> **Task goal**:
Copy out only those lines running from the line with "- **MySQL** for" to the end of the listing, keeping each one exactly as it is.

> **Records shown**:

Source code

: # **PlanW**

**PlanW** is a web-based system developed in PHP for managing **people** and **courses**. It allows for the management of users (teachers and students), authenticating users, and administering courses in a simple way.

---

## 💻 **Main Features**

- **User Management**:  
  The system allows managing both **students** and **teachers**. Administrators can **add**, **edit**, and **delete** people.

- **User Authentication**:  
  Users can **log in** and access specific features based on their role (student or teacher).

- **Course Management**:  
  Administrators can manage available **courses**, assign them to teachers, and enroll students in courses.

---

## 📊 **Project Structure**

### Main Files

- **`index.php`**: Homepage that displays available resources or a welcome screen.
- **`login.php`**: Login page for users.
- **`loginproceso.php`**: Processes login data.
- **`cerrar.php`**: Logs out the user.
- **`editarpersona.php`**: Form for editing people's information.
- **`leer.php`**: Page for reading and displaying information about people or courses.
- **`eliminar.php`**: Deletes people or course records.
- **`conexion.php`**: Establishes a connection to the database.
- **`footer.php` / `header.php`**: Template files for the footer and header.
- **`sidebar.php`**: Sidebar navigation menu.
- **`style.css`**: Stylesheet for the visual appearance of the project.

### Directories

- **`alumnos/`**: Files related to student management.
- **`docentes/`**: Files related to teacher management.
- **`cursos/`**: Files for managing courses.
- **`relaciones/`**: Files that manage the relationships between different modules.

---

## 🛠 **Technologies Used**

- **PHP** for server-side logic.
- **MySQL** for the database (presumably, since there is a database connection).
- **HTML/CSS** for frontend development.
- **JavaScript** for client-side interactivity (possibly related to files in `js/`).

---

> **Reply**:
- **MySQL** for the database (presumably, since there is a database connection).
- **HTML/CSS** for frontend development.
- **JavaScript** for client-side interactivity (possibly related to files in `js/`).

---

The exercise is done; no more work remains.